* [DATA FOR THIS EXERCISE]
■ ■ ■ ■ ■

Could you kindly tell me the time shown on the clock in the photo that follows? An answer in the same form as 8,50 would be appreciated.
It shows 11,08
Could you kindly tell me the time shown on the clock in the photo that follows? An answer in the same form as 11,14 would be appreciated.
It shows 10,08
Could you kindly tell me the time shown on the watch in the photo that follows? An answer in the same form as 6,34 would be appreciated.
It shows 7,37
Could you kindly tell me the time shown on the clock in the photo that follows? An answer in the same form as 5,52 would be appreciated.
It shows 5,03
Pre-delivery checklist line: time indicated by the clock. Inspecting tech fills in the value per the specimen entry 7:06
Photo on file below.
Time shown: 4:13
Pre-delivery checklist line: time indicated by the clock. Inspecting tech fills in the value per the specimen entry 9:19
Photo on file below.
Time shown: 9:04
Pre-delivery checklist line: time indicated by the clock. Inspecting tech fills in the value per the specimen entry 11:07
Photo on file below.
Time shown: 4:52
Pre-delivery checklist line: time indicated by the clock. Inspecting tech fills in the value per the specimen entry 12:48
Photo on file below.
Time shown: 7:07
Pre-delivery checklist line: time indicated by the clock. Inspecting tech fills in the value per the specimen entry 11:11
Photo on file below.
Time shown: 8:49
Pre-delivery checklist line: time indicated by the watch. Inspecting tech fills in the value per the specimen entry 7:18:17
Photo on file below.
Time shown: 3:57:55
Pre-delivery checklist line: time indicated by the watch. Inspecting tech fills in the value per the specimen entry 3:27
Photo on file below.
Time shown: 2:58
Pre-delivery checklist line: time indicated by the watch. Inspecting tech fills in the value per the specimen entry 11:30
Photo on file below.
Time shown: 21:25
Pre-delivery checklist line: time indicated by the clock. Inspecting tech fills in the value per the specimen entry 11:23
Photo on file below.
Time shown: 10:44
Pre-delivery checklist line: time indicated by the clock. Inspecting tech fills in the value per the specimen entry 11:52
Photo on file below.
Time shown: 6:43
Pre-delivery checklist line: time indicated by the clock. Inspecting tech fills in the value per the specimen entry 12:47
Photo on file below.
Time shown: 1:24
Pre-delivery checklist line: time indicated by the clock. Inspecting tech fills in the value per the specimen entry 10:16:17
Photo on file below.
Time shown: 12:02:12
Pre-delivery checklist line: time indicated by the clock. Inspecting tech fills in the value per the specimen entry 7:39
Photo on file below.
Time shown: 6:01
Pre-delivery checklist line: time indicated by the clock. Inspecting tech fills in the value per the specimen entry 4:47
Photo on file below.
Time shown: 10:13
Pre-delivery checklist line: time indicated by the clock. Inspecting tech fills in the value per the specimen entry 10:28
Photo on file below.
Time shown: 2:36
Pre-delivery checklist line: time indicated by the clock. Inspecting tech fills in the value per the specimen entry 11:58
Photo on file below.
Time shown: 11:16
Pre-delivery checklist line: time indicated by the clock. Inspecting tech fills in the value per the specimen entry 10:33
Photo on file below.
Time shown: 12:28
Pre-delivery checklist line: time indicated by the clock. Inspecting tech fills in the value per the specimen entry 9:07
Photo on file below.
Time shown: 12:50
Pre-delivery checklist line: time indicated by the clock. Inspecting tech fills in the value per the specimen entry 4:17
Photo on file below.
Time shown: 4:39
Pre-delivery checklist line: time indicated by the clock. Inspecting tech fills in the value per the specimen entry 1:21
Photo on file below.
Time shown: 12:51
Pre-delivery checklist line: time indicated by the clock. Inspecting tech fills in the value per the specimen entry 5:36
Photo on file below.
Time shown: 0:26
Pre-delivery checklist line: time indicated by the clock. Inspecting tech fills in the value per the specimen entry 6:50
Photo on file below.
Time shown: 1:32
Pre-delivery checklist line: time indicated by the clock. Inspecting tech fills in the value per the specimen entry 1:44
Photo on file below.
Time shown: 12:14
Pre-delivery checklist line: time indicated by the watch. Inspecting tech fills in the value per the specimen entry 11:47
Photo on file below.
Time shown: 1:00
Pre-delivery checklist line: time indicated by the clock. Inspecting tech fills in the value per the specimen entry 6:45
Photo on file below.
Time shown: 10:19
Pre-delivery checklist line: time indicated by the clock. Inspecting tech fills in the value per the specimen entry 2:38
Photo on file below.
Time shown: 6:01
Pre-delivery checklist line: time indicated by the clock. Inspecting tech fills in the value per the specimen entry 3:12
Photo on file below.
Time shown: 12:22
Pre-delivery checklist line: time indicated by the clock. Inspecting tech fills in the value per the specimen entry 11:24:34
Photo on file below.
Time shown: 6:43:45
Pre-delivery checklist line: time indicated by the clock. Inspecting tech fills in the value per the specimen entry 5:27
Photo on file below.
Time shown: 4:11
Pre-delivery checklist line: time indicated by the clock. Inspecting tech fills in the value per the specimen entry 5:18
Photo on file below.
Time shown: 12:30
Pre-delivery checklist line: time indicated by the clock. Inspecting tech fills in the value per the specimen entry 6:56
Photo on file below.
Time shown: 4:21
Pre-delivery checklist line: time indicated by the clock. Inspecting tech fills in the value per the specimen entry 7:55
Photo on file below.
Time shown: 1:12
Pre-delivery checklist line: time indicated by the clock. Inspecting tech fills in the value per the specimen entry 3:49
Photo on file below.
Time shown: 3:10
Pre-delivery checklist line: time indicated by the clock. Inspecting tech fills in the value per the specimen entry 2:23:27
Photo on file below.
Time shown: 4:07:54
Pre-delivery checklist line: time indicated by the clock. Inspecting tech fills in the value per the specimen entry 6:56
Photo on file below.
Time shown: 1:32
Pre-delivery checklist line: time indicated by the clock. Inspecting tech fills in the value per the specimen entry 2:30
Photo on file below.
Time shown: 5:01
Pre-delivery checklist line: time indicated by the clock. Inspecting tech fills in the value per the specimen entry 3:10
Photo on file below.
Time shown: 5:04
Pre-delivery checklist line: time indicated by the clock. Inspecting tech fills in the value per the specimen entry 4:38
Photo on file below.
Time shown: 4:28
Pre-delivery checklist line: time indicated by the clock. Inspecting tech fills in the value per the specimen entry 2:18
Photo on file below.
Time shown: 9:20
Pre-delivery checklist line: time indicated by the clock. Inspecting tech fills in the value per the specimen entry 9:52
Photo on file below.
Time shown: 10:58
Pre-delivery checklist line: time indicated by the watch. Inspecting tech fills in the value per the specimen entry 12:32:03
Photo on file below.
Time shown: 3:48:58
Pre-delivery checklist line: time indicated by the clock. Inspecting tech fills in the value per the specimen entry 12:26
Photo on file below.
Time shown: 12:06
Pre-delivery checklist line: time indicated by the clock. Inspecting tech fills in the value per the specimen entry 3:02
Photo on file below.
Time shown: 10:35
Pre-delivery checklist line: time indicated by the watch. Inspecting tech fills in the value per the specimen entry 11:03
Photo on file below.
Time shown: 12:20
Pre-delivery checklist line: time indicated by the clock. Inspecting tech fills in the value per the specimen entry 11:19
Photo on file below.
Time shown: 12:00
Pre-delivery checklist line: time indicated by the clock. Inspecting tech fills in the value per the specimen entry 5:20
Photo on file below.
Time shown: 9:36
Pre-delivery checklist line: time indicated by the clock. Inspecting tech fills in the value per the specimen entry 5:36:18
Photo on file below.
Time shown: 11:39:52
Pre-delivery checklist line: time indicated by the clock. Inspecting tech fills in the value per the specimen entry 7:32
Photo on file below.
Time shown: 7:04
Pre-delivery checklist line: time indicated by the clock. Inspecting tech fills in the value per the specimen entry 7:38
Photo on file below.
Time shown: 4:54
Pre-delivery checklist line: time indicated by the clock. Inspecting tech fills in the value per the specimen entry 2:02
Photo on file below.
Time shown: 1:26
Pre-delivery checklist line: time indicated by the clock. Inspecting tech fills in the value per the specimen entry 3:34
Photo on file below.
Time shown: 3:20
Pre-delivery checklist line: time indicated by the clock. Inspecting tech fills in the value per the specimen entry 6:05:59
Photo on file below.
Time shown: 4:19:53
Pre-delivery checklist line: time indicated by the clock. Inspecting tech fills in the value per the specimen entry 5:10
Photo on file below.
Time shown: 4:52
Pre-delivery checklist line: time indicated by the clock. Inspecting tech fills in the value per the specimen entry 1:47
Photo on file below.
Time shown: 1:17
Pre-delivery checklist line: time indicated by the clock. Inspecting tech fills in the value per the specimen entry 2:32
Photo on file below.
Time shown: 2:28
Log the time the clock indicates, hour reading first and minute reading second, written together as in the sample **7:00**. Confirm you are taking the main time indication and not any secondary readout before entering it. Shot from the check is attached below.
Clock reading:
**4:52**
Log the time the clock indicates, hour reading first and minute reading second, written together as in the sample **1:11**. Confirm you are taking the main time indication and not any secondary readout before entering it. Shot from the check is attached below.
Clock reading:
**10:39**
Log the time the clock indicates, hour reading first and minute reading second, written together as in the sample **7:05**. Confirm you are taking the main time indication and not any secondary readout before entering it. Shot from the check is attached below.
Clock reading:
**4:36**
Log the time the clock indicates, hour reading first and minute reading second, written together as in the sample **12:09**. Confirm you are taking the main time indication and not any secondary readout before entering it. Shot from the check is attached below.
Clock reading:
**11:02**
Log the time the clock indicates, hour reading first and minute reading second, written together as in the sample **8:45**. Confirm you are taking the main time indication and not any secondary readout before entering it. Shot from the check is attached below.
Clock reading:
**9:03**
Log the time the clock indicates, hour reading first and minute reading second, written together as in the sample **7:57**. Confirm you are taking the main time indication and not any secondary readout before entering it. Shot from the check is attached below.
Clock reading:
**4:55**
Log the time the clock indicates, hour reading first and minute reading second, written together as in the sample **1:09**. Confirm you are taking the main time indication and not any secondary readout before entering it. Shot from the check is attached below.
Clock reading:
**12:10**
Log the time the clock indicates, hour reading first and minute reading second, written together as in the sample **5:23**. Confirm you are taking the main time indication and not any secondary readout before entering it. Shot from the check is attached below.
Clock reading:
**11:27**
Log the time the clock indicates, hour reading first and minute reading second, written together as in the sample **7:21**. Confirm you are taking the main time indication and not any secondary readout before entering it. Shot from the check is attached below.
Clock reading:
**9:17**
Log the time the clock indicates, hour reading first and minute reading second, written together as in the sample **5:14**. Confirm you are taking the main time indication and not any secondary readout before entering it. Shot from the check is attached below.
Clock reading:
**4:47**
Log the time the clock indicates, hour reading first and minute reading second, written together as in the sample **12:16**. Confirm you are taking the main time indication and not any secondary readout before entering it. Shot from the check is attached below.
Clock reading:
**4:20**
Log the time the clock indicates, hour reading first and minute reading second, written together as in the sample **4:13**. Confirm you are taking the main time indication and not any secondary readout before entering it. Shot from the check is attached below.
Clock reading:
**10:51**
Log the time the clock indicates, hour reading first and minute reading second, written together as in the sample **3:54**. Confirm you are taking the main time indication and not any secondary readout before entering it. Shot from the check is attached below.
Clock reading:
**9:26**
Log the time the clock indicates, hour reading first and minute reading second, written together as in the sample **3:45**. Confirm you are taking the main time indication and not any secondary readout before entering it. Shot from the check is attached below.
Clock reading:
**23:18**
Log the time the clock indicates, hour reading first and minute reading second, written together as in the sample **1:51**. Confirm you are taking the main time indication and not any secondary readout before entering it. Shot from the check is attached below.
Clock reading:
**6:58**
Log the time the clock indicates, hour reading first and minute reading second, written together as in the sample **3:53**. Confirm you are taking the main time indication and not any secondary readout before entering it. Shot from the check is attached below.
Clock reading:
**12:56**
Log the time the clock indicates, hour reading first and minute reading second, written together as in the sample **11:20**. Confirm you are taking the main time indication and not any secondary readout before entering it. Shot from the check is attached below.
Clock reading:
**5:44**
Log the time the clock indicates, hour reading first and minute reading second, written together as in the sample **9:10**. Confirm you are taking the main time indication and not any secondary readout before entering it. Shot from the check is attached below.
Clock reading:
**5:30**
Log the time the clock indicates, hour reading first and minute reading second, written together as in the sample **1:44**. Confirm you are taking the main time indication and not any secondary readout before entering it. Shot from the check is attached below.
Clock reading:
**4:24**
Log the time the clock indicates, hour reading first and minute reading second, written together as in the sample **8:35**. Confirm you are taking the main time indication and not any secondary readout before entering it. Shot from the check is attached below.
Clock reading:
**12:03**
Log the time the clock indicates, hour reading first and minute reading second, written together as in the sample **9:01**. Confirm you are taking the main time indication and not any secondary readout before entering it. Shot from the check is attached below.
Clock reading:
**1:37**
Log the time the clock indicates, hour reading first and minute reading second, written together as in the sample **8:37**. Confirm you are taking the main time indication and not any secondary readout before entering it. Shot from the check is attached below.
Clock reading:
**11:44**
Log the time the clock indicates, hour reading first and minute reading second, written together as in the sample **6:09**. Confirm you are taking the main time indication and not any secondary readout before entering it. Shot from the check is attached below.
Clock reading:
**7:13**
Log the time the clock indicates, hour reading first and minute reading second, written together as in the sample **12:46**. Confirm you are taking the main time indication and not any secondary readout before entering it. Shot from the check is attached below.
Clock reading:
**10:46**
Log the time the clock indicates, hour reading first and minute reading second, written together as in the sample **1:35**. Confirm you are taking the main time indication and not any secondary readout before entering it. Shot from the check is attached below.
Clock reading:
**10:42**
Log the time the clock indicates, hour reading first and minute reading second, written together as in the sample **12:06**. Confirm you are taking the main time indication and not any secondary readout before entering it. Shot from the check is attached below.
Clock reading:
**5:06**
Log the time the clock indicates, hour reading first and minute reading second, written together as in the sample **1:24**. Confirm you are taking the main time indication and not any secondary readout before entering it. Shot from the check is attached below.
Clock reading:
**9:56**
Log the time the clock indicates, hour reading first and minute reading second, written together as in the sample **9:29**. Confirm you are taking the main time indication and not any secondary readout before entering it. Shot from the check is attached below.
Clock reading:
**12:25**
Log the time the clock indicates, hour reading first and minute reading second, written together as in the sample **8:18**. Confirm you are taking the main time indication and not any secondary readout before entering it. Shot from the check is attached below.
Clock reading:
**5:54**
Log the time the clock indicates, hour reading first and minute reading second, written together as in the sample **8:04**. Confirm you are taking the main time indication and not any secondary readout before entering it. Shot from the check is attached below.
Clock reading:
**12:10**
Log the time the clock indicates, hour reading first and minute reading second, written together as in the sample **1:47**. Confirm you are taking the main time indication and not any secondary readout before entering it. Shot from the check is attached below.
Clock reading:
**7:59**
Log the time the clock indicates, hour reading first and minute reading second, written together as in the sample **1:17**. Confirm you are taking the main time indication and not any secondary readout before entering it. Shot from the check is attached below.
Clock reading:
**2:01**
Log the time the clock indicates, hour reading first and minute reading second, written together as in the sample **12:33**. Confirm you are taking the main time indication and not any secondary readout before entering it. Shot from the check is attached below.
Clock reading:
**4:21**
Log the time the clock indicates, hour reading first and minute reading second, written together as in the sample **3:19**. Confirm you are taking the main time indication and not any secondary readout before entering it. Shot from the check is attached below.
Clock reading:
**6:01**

■ ■ ■ ■ ■

Update the material starting with the line containing "specimen entry 6:45" and going on through the line containing "Time shown: 12:22", changing "Inspecting tech" to "Inspecting technician" and keeping everything else the same. Return only those lines.

* [RESPONSE]
Pre-delivery checklist line: time indicated by the clock. Inspecting technician fills in the value per the specimen entry 6:45
Photo on file below.
Time shown: 10:19
Pre-delivery checklist line: time indicated by the clock. Inspecting technician fills in the value per the specimen entry 2:38
Photo on file below.
Time shown: 6:01
Pre-delivery checklist line: time indicated by the clock. Inspecting technician fills in the value per the specimen entry 3:12
Photo on file below.
Time shown: 12:22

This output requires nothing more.